EXCESSIVE SWAY caused closure of London's Millennium footbridge across the Thames just two days after it opened.
But engineers from designer Ove Arup & Partners already had a strong suspicion about what had caused the problem.
Many had been there on the opening day and had spotted large sections of the crowd marching in step and in phase with the alarming lateral movement of the deck.
But there were other possibilities which had to be investigated. 'Basically there were some fundamental questions to be answered, ' says Arup director Pat Dallard. 'Was our computer model of the structure reliable? Had we got all the numbers right? Did it satisfy all the requirements of the codes?
One team went back through the model 'with a fine-tooth comb', checking 'all masses, section properties, foundation springs, joints'. Another searched the literature for any reference to similar problems with unusually large pedestrian-only crossings. This eventually struck gold in a 1993 edition of Earthquake Engineering & Structural Dynamics - 'not w idely read in br idge engineering circles', Dallard comments.
This paper describes a similar horizontal movement problem on the opening day of a large cable stay footbridge in Japan. 'This happened to have a lateral mode of oscillation with a frequency of 0.9Hz, which is comparable to the centre span of our bridge, ' says Dallard. 'The problem was that the client had done its best to suppress publication of the results of the analysis, to avoid embarrassment.'
Professor Fujino Yozo of Tokyo University, who had carried out the investigation and developed the solution, was promptly retained by Arup to advise the design teams.
Dallard admits the design team had never ruled out the possibility of unexpected dynamic problems with such an unusual structure. But early suspicions that the line of flagpoles erected for the opening day had fed abnormal forces into the bridge were soon discounted.
While the cause was being found, stabilisation options were also being examined. Proven ways to keep movements in check included tuned mass dampers, tuned slosh dampers - tanks partially filled with liquid and fitted with internal baffles, or 'shock absorbers' - viscous and visco-elastic dampers.
But until there was more data on the movement, the design of a solution could not begin.
'BS5400 and other bridge codes are all about vertical input from pedestrians at 2Hz, ' Dallard points out. 'Observations at the time and analysis of the videotapes showed the frequency of lateral movement to range between 0.77Hz on the southern span and 0.99Hz at the centre. But there was virtually no vertical movement - which rules out torsional oscillation caused by off-centre loading.'
As the response of the real bridge to lateral inputs became clearer, faith in the original model was reinforced. Both the frequency and mode of movement predicted by the model fitted very closely to opening day observations and the data recorded during the Transport Research Laboratory/Building Research Establishment investigation. Any differences could be accounted for, not least by the fact that even the larger BRE shaker was really not up to the task. The real questions that still remained, however, would not be easy to answer.

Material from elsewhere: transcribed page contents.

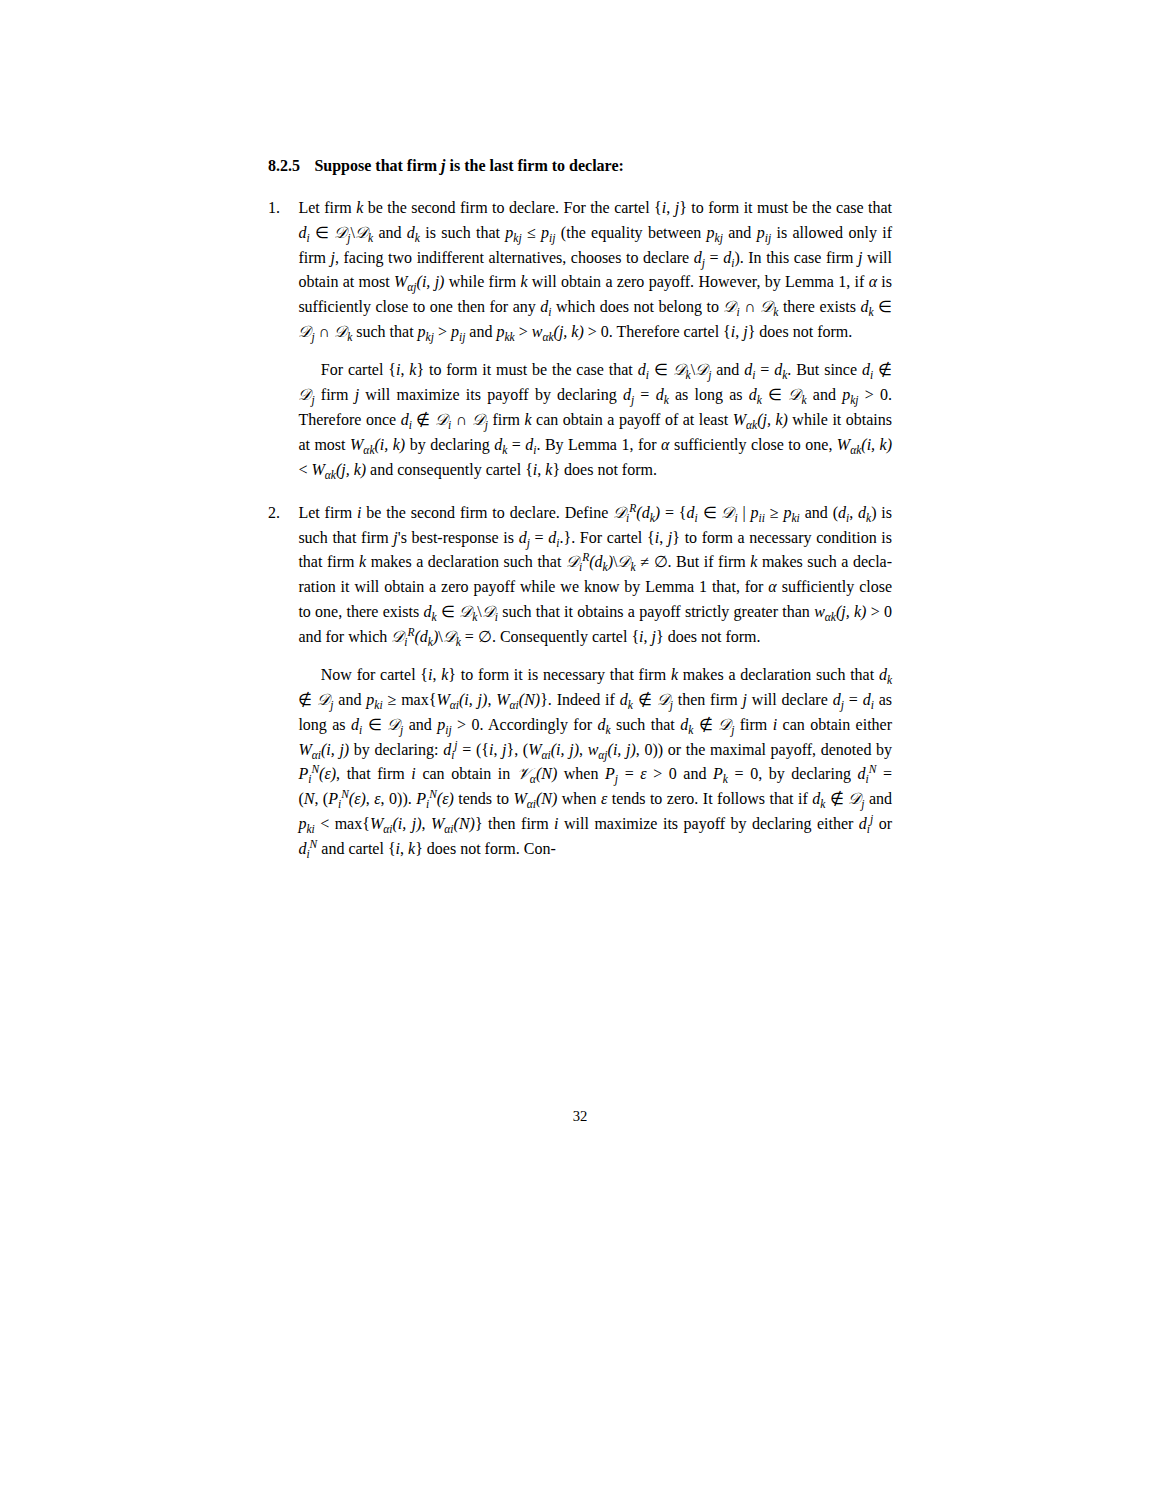8.2.5 Suppose that firm j is the last firm to declare:
1.
Let firm k be the second firm to declare. For the cartel {i, j} to form it must be the case that di ∈ 𝒟j\𝒟k and dk is such that pkj ≤ pij (the equality between pkj and pij is allowed only if firm j, facing two indifferent alternatives, chooses to declare dj = di). In this case firm j will obtain at most Wαj(i, j) while firm k will obtain a zero payoff. However, by Lemma 1, if α is sufficiently close to one then for any di which does not belong to 𝒟i ∩ 𝒟k there exists dk ∈ 𝒟j ∩ 𝒟k such that pkj > pij and pkk > wαk(j, k) > 0. Therefore cartel {i, j} does not form.
For cartel {i, k} to form it must be the case that di ∈ 𝒟k\𝒟j and di = dk. But since di ∉ 𝒟j firm j will maximize its payoff by declaring dj = dk as long as dk ∈ 𝒟k and pkj > 0. Therefore once di ∉ 𝒟i ∩ 𝒟j firm k can obtain a payoff of at least Wαk(j, k) while it obtains at most Wαk(i, k) by declaring dk = di. By Lemma 1, for α sufficiently close to one, Wαk(i, k) < Wαk(j, k) and consequently cartel {i, k} does not form.
2.
Let firm i be the second firm to declare. Define 𝒟iR(dk) = {di ∈ 𝒟i | pii ≥ pki and (di, dk) is such that firm j's best-response is dj = di.}. For cartel {i, j} to form a necessary condition is that firm k makes a declaration such that 𝒟iR(dk)\𝒟k ≠ ∅. But if firm k makes such a declaration it will obtain a zero payoff while we know by Lemma 1 that, for α sufficiently close to one, there exists dk ∈ 𝒟k\𝒟i such that it obtains a payoff strictly greater than wαk(j, k) > 0 and for which 𝒟iR(dk)\𝒟k = ∅. Consequently cartel {i, j} does not form.
Now for cartel {i, k} to form it is necessary that firm k makes a declaration such that dk ∉ 𝒟j and pki ≥ max{Wαi(i, j), Wαi(N)}. Indeed if dk ∉ 𝒟j then firm j will declare dj = di as long as di ∈ 𝒟j and pij > 0. Accordingly for dk such that dk ∉ 𝒟j firm i can obtain either Wαi(i, j) by declaring: dij = ({i, j}, (Wαi(i, j), wαj(i, j), 0)) or the maximal payoff, denoted by PiN(ε), that firm i can obtain in 𝒱α(N) when Pj = ε > 0 and Pk = 0, by declaring diN = (N, (PiN(ε), ε, 0)). PiN(ε) tends to Wαi(N) when ε tends to zero. It follows that if dk ∉ 𝒟j and pki < max{Wαi(i, j), Wαi(N)} then firm i will maximize its payoff by declaring either dij or diN and cartel {i, k} does not form. Con-
32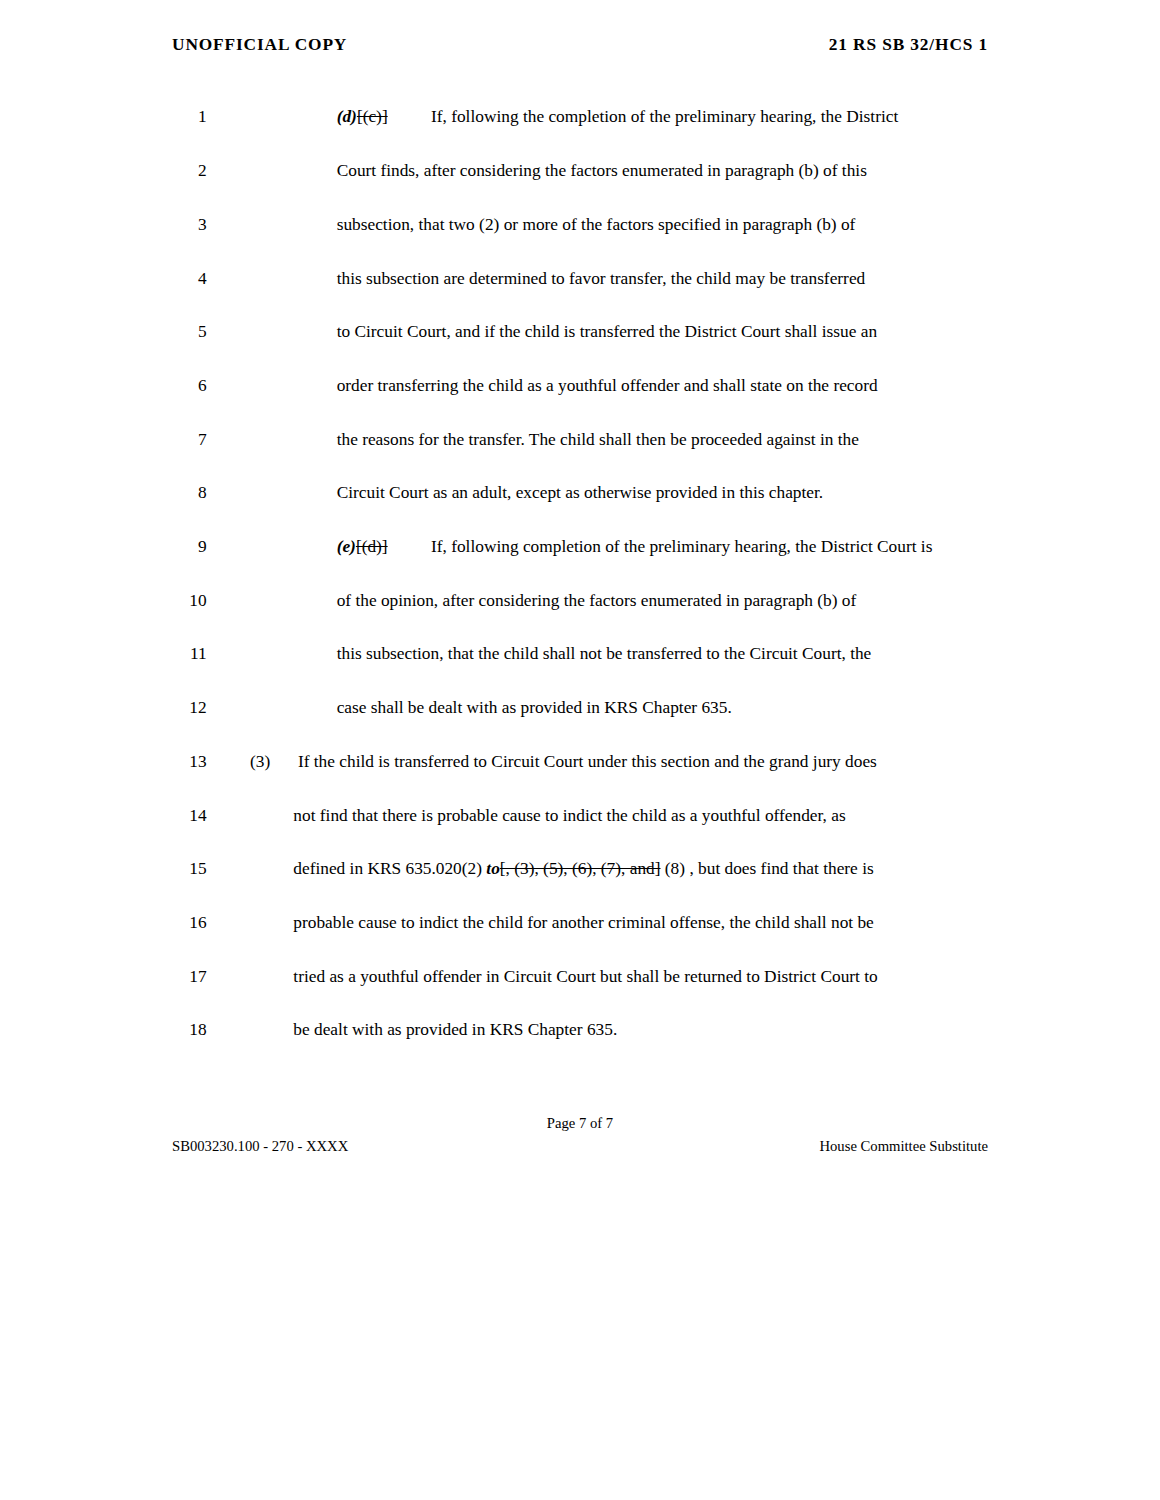Unofficial Copy 21 RS SB 32/HCS 1
(d)[(c)] If, following the completion of the preliminary hearing, the District
Court finds, after considering the factors enumerated in paragraph (b) of this
subsection, that two (2) or more of the factors specified in paragraph (b) of
this subsection are determined to favor transfer, the child may be transferred
to Circuit Court, and if the child is transferred the District Court shall issue an
order transferring the child as a youthful offender and shall state on the record
the reasons for the transfer. The child shall then be proceeded against in the
Circuit Court as an adult, except as otherwise provided in this chapter.
(e)[(d)] If, following completion of the preliminary hearing, the District Court is
of the opinion, after considering the factors enumerated in paragraph (b) of
this subsection, that the child shall not be transferred to the Circuit Court, the
case shall be dealt with as provided in KRS Chapter 635.
(3) If the child is transferred to Circuit Court under this section and the grand jury does
not find that there is probable cause to indict the child as a youthful offender, as
defined in KRS 635.020(2) to[, (3), (5), (6), (7), and] (8) , but does find that there is
probable cause to indict the child for another criminal offense, the child shall not be
tried as a youthful offender in Circuit Court but shall be returned to District Court to
be dealt with as provided in KRS Chapter 635.
Page 7 of 7
SB003230.100 - 270 - XXXX House Committee Substitute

'It's really a crowd behaviour problem, ' says Dallard. 'We need to know at what level of lateral movement people start walking in phase and what forces they exert when this 'lock-in' happens.
'And is there a visual factor: do they see others in the crowd walking in step and just copy them?' But the test results on the bridge's inherent damping do give the Arup team working on solutions a very good clue as to what the best route may be.
'Stiffening the deck to increase its natural frequency to more than 1.5Hz just isn't an option, ' says Dallard. 'It would have to be four times stiffer than it is now - and this could only be achieved by propping the spans.
'But we are convinced that increasing the damping by a factor of 10 would work, and at this point it looks like there will be a very effective solution.'
Slosh dampers were ruled out because there is only one Japanese supplier with expertise in their design and construction. Mass dampers are more widely available, but the biggest unit Arup would accept hanging under the deck would weigh 2.5t, and would work only over a limited frequency range. 'So we are looking at off the shelf viscous dampers acting as diagonal braces beneath the deck.
'We calculate that this way we could easily increase damping by 20 times, which should solve all our dynamic problems.'
Arup has 20 engineers on the project, but even so, the best estimate of the time the landmark structure will stay closed is 'months rather than weeks'.